EXERCISE —
Convert every line of the rows below into a single numbered list, omitting any blank lines.

DATA IN THIS EXERCISE —

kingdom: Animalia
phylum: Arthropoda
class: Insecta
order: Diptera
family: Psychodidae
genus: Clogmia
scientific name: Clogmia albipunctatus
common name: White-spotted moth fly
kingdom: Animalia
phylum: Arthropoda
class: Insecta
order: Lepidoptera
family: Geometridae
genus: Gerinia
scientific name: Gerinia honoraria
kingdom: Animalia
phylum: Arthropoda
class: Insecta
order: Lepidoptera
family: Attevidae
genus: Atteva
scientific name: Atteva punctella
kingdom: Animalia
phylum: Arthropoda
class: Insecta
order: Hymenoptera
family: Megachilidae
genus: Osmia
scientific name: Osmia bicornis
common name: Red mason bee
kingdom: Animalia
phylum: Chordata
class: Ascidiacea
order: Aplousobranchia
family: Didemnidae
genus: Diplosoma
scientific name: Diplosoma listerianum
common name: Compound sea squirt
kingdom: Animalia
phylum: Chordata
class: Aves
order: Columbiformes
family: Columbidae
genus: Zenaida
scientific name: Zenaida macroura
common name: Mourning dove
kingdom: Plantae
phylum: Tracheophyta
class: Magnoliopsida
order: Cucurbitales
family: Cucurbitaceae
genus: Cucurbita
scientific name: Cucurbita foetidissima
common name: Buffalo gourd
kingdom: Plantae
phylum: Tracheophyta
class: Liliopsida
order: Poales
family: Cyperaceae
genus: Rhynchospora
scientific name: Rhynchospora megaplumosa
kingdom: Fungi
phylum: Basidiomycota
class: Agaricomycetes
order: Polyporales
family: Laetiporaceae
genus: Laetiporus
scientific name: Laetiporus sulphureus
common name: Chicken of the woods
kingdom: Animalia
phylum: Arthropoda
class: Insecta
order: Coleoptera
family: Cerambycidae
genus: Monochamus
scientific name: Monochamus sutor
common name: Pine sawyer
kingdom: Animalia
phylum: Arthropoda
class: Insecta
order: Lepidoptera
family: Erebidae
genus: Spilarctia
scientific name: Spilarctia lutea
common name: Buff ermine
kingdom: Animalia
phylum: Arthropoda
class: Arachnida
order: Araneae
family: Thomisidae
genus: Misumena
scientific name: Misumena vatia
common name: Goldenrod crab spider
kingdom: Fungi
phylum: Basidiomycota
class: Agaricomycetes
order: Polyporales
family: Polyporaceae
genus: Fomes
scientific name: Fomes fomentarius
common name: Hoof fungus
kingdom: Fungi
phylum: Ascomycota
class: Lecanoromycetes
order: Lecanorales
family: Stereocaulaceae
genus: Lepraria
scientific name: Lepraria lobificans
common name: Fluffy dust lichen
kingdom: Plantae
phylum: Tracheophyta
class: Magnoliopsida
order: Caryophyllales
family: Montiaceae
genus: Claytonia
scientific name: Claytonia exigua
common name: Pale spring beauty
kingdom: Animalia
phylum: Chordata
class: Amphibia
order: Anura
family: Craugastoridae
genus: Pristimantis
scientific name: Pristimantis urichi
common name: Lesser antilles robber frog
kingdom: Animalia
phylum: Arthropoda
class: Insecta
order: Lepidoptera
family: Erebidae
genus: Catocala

PROBLEM SOLUTION —
1. kingdom: Animalia
2. phylum: Arthropoda
3. class: Insecta
4. order: Diptera
5. family: Psychodidae
6. genus: Clogmia
7. scientific name: Clogmia albipunctatus
8. common name: White-spotted moth fly
9. kingdom: Animalia
10. phylum: Arthropoda
11. class: Insecta
12. order: Lepidoptera
13. family: Geometridae
14. genus: Gerinia
15. scientific name: Gerinia honoraria
16. kingdom: Animalia
17. phylum: Arthropoda
18. class: Insecta
19. order: Lepidoptera
20. family: Attevidae
21. genus: Atteva
22. scientific name: Atteva punctella
23. kingdom: Animalia
24. phylum: Arthropoda
25. class: Insecta
26. order: Hymenoptera
27. family: Megachilidae
28. genus: Osmia
29. scientific name: Osmia bicornis
30. common name: Red mason bee
31. kingdom: Animalia
32. phylum: Chordata
33. class: Ascidiacea
34. order: Aplousobranchia
35. family: Didemnidae
36. genus: Diplosoma
37. scientific name: Diplosoma listerianum
38. common name: Compound sea squirt
39. kingdom: Animalia
40. phylum: Chordata
41. class: Aves
42. order: Columbiformes
43. family: Columbidae
44. genus: Zenaida
45. scientific name: Zenaida macroura
46. common name: Mourning dove
47. kingdom: Plantae
48. phylum: Tracheophyta
49. class: Magnoliopsida
50. order: Cucurbitales
51. family: Cucurbitaceae
52. genus: Cucurbita
53. scientific name: Cucurbita foetidissima
54. common name: Buffalo gourd
55. kingdom: Plantae
56. phylum: Tracheophyta
57. class: Liliopsida
58. order: Poales
59. family: Cyperaceae
60. genus: Rhynchospora
61. scientific name: Rhynchospora megaplumosa
62. kingdom: Fungi
63. phylum: Basidiomycota
64. class: Agaricomycetes
65. order: Polyporales
66. family: Laetiporaceae
67. genus: Laetiporus
68. scientific name: Laetiporus sulphureus
69. common name: Chicken of the woods
70. kingdom: Animalia
71. phylum: Arthropoda
72. class: Insecta
73. order: Coleoptera
74. family: Cerambycidae
75. genus: Monochamus
76. scientific name: Monochamus sutor
77. common name: Pine sawyer
78. kingdom: Animalia
79. phylum: Arthropoda
80. class: Insecta
81. order: Lepidoptera
82. family: Erebidae
83. genus: Spilarctia
84. scientific name: Spilarctia lutea
85. common name: Buff ermine
86. kingdom: Animalia
87. phylum: Arthropoda
88. class: Arachnida
89. order: Araneae
90. family: Thomisidae
91. genus: Misumena
92. scientific name: Misumena vatia
93. common name: Goldenrod crab spider
94. kingdom: Fungi
95. phylum: Basidiomycota
96. class: Agaricomycetes
97. order: Polyporales
98. family: Polyporaceae
99. genus: Fomes
100. scientific name: Fomes fomentarius
101. common name: Hoof fungus
102. kingdom: Fungi
103. phylum: Ascomycota
104. class: Lecanoromycetes
105. order: Lecanorales
106. family: Stereocaulaceae
107. genus: Lepraria
108. scientific name: Lepraria lobificans
109. common name: Fluffy dust lichen
110. kingdom: Plantae
111. phylum: Tracheophyta
112. class: Magnoliopsida
113. order: Caryophyllales
114. family: Montiaceae
115. genus: Claytonia
116. scientific name: Claytonia exigua
117. common name: Pale spring beauty
118. kingdom: Animalia
119. phylum: Chordata
120. class: Amphibia
121. order: Anura
122. family: Craugastoridae
123. genus: Pristimantis
124. scientific name: Pristimantis urichi
125. common name: Lesser antilles robber frog
126. kingdom: Animalia
127. phylum: Arthropoda
128. class: Insecta
129. order: Lepidoptera
130. family: Erebidae
131. genus: Catocala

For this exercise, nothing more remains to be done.